Tyler Durden writing for Seeking Alpha lays out the case in 8 logical steps. Better yet, in the comments section he gives insight into the mind of a true capitalist. The "non-recourse nature" he speaks of means that once the public/private entity buys an asset from a bank, the private investor has control of the asset.
Posted by Tyler Durden at 2:14 AM
The greatest bait and switch of this generation in all its visual splendor. As a result of the TALF's non-recourse nature, a hedge fund X can buy Bank X's MBS Portfolio which is marked on the bank's books at 80 cents on the dollar (but has a market price of 20 cents) for the marked price with a 3% equity check and TALF filling the balance. A day later, Bank X repurchases the portfolio from hedge fund X at the 20 cent market price, pays a $5 million fee for the "trouble" and waits for the portfolio to appreciate to 50 cents on the dollar by 2014. Hedge fund X takes a 75% loss on its nominal equity stake but more than makes up in transaction fees. The TALF portion takes a 75% loss with no recourse and no margin to fall back on.

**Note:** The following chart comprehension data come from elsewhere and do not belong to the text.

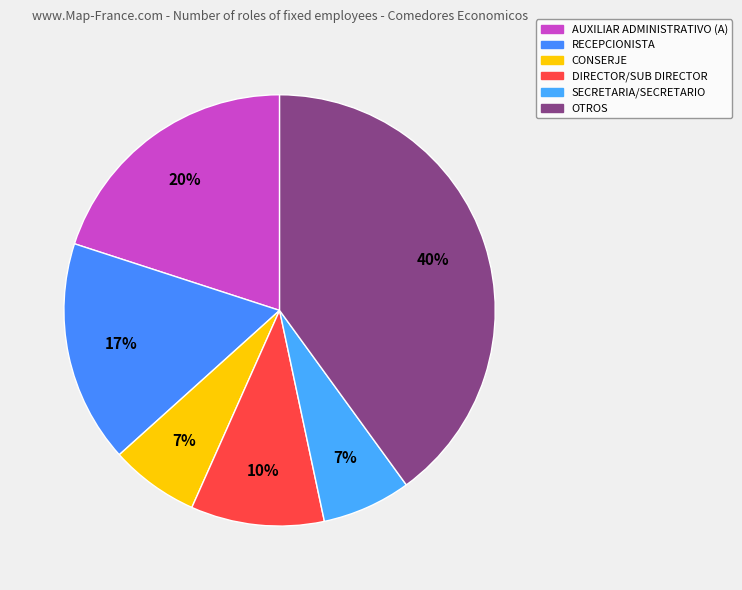

Count the number of slices in the pie.

6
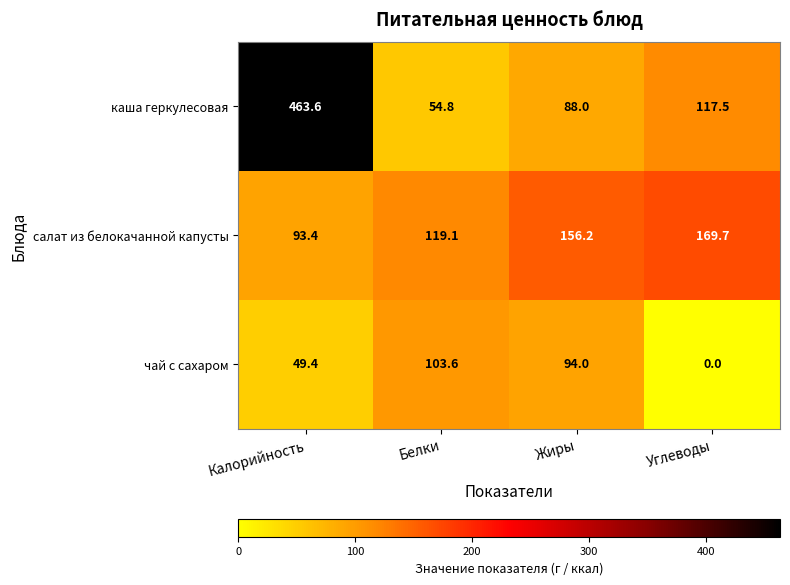

Reading left to right, extract all data points from this chart.

каша геркулесовая: 463.6	54.8	88.0	117.5
салат из белокачанной капусты: 93.4	119.1	156.2	169.7
чай с сахаром: 49.4	103.6	94.0	0.0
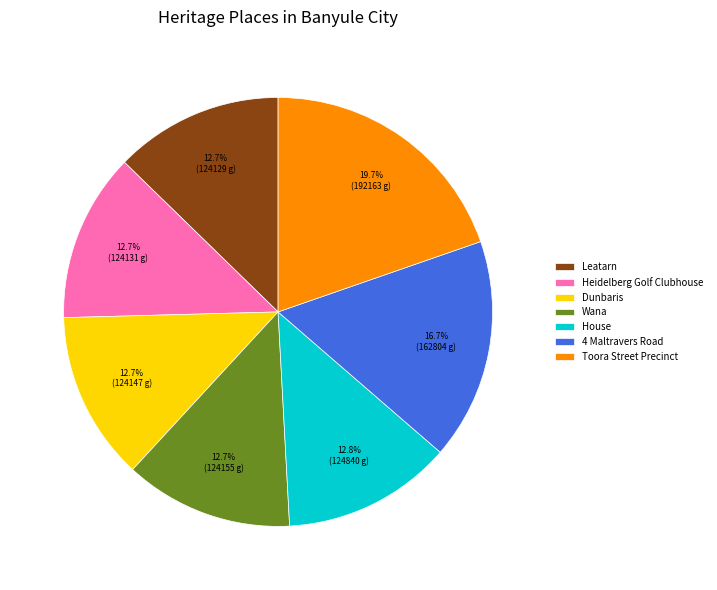

To the nearest percent, what is the difference between the largest and smallest slice percentages?

7%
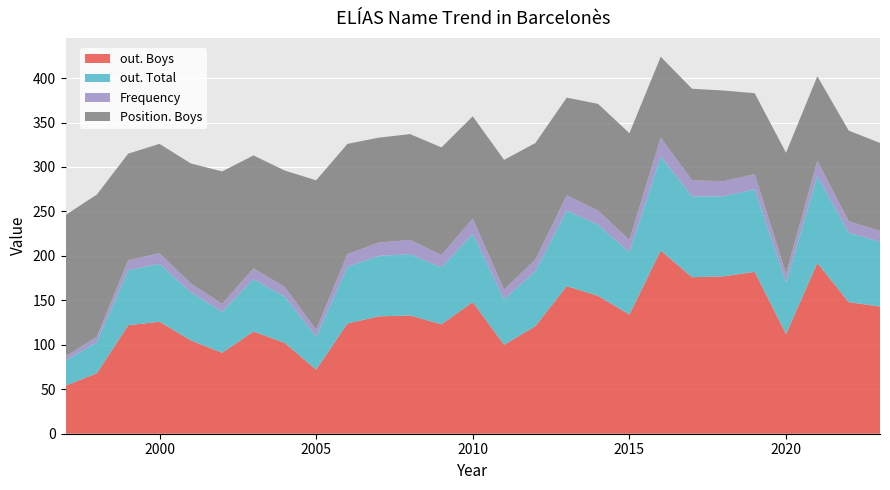

Reading left to right, transcribe all the data shown in this chart.

out. Boys: 54	68	122	126	105	91	115	102	72	124	132	133	123	148	100	121	166	155	134	206	176	177	182	112	192	148	143
out. Total: 28	35	62	65	54	46	59	52	37	64	68	69	64	77	51	62	85	80	70	106	91	90	93	58	98	78	73
Frequency: 5	6	11	12	10	9	12	11	8	14	15	16	14	17	11	13	17	16	14	21	18	17	17	10	17	13	12
Position. Boys: 159	160	120	123	135	149	127	131	168	124	118	119	121	115	146	131	110	120	120	91	103	102	91	136	95	102	99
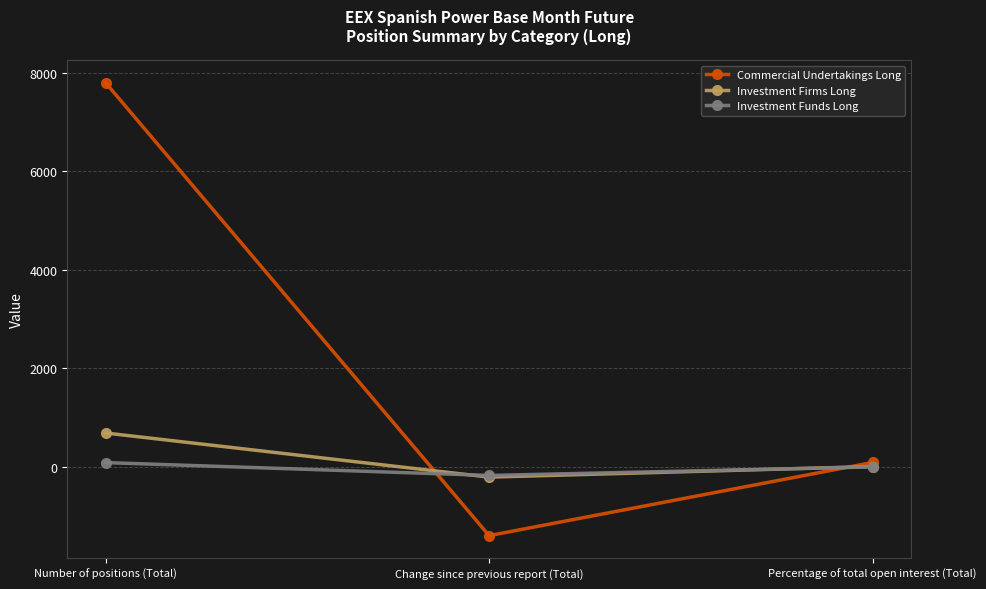

Which series has the widest spread of values?

Commercial Undertakings Long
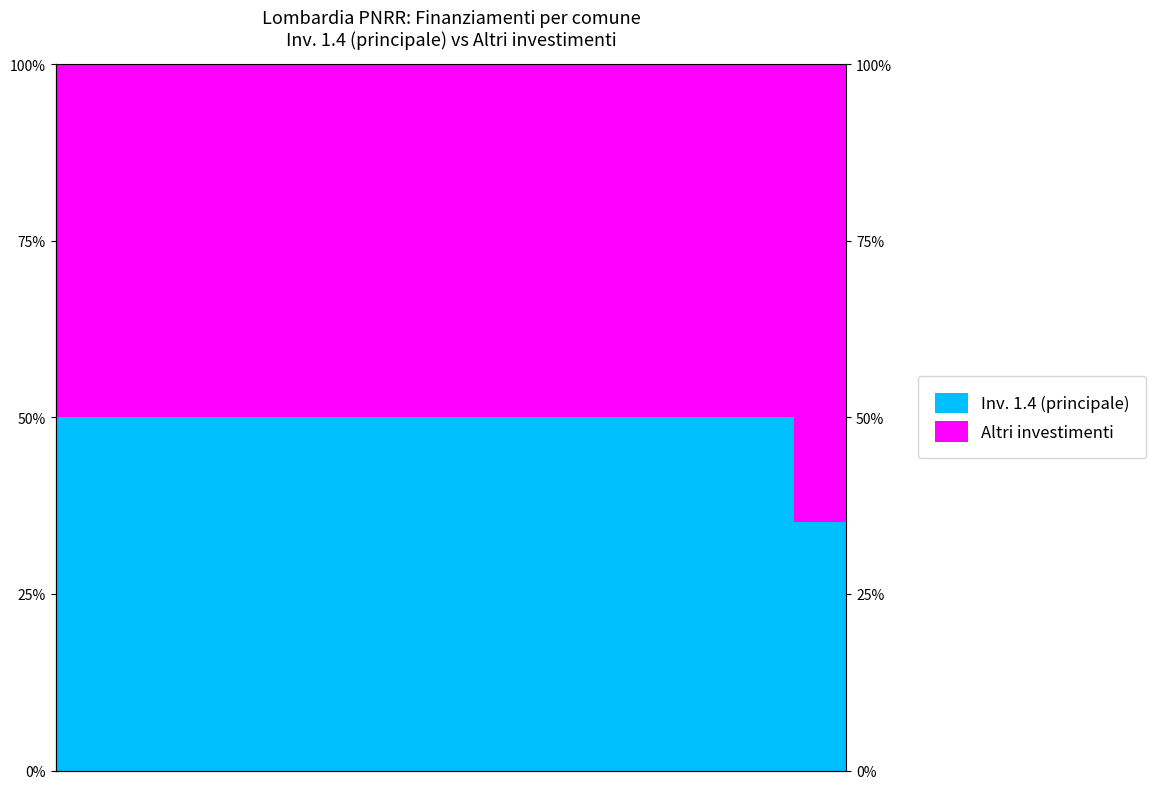

What is the value of the Altri investimenti bar at the 14th from the left?

50.0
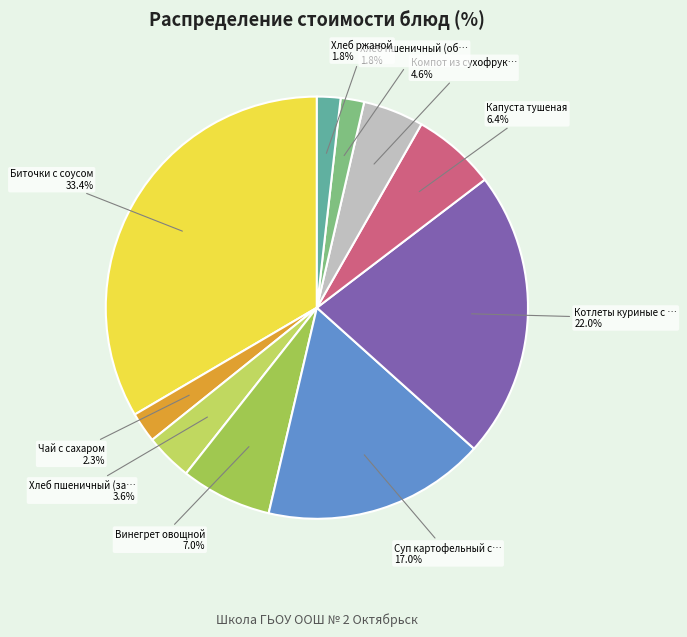

How many segments does this pie chart have?

10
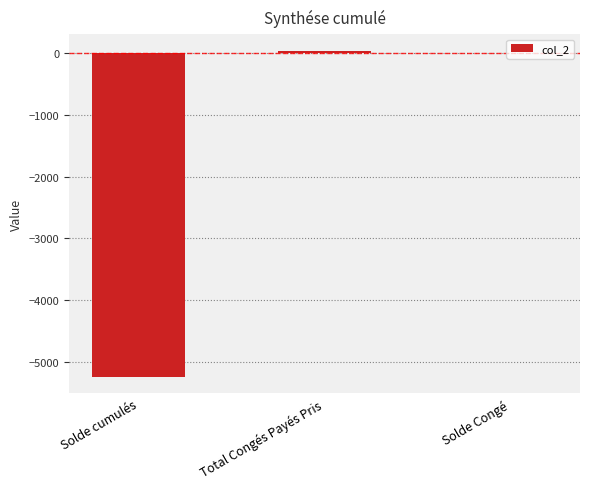

Reading left to right, list all the values displayed in this chart.

-5244.5	42.0	5.8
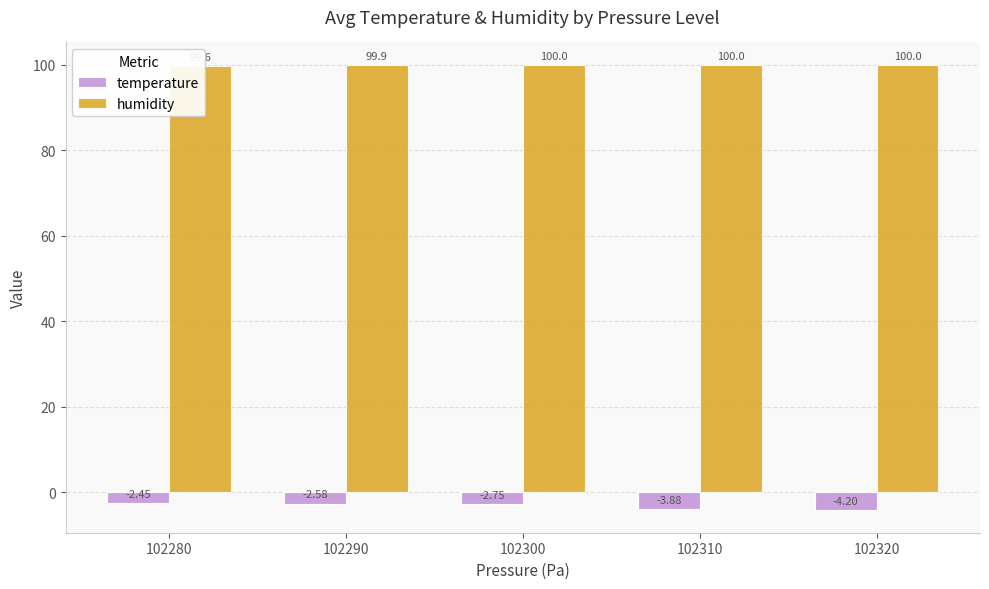

What are all the series names shown in the legend?

temperature, humidity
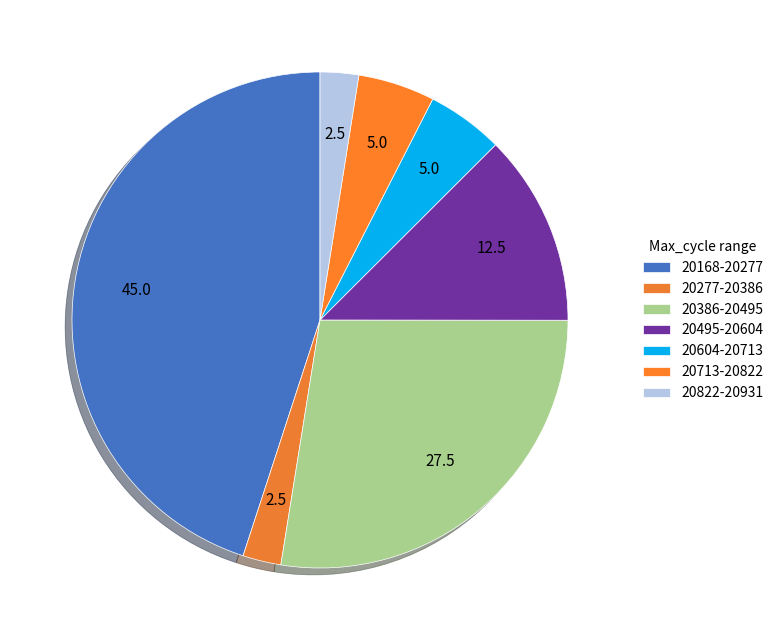

Does any single category account for the majority?

No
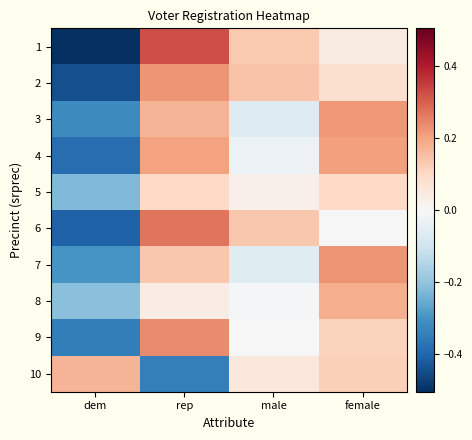

Which category has the highest value across all series?

rep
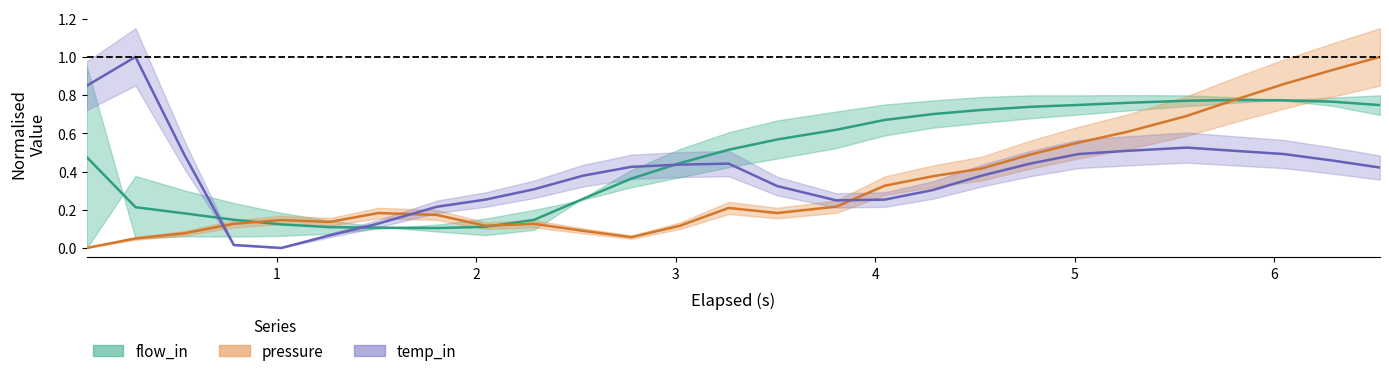

Is this an area chart (filled region under the line)?

No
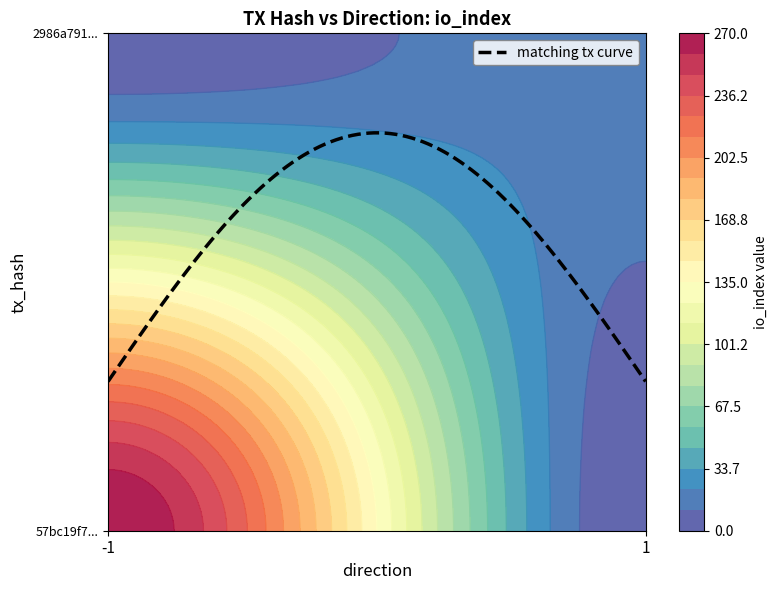

The value of 57bc19f76c437ef265c92e3c9b9e060dbf227b8 at io_index is 270. True or false?

True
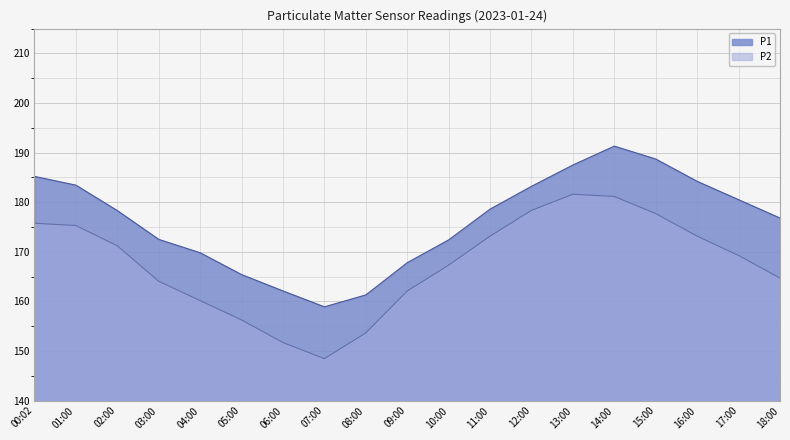

Reading right to left, list all the values displayed in this chart.

P1: 176.8	180.5	184.2	188.7	191.3	187.5	183.2	178.6	172.4	167.8	161.3	158.9	162.1	165.4	169.8	172.5	178.3	183.4	185.2
P2: 164.7	169.2	173.2	177.7	181.1	181.6	178.3	173.2	167.3	162.1	153.7	148.5	151.7	156.2	160.2	164.0	171.2	175.3	175.8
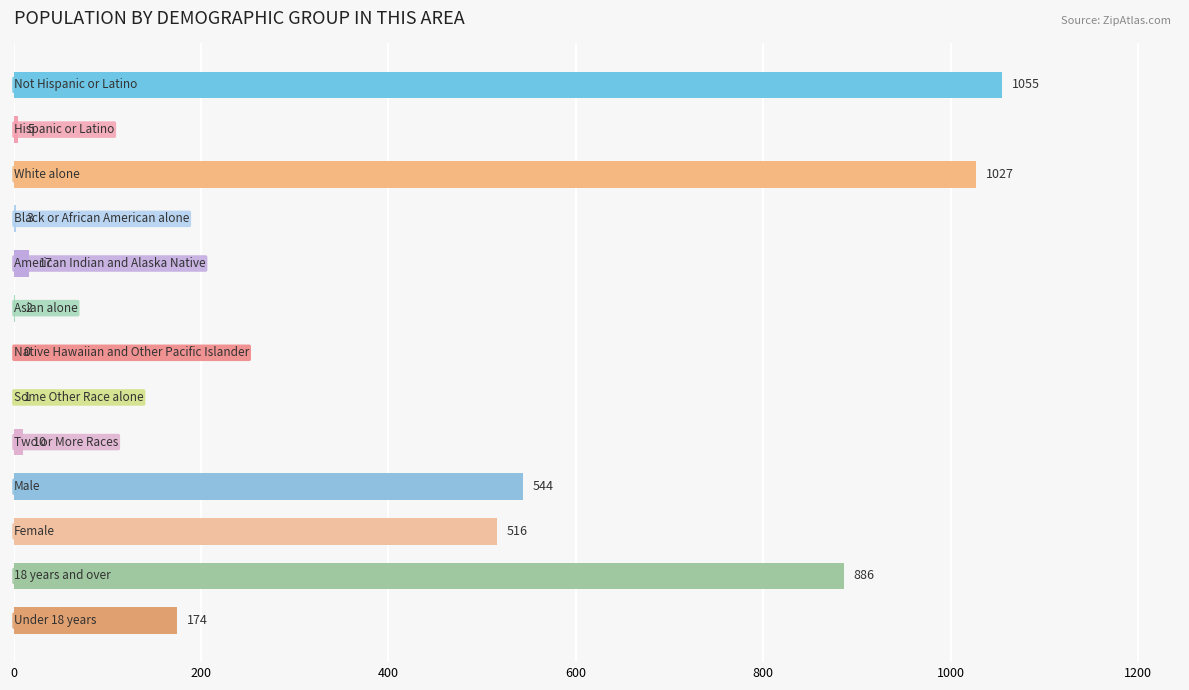

What is the sum of all values?

4240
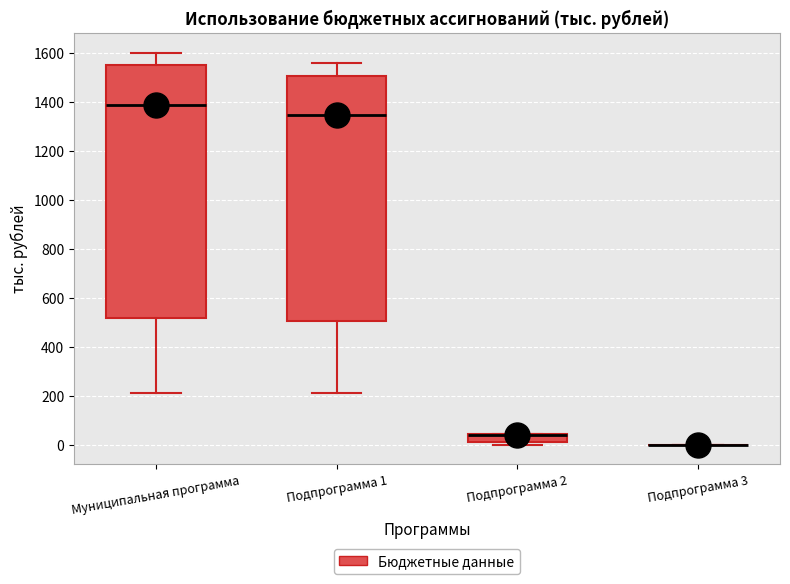

Reading left to right, read every box against the y-axis: the position of its median line, the range the box covers, and the ends of its whiskers. The values are not printed on the chart, so give them approximately, as read against the axis.

Муниципальная программа: median 1380, box 520 to 1540, whiskers 200 to 1600
Подпрограмма 1: median 1340, box 500 to 1500, whiskers 200 to 1560
Подпрограмма 2: median 40 (drawn on the box's upper edge), box 0 to 40, whiskers 0 (just below the box's lower edge) to 40
Подпрограмма 3: box collapsed to a line at 0, whiskers 0 to 0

As a result Bank X takes no writedown now, and in 5 years may book an equity profit of as much as $25 million (net of transaction fees paid to the Hedge Fund X), while Hedge Fund X books a profit of $3.2 million for one day's work...
Lastly the U.S. taxpayer loses $54.3 million on a $77.6 million TALF Investment, or 70% (net of 5 years of interest income).
Note: the maximum TALF size is $1 trillion. Will U.S. taxpayers suffer $700 billion in losses from the TALF? Ask your congressman.
And if you want to know why government intervention never works as advertised, or how the rich get richer, ask someone who stays up 'til 2 in the morning figuring out how to make $3 million a day.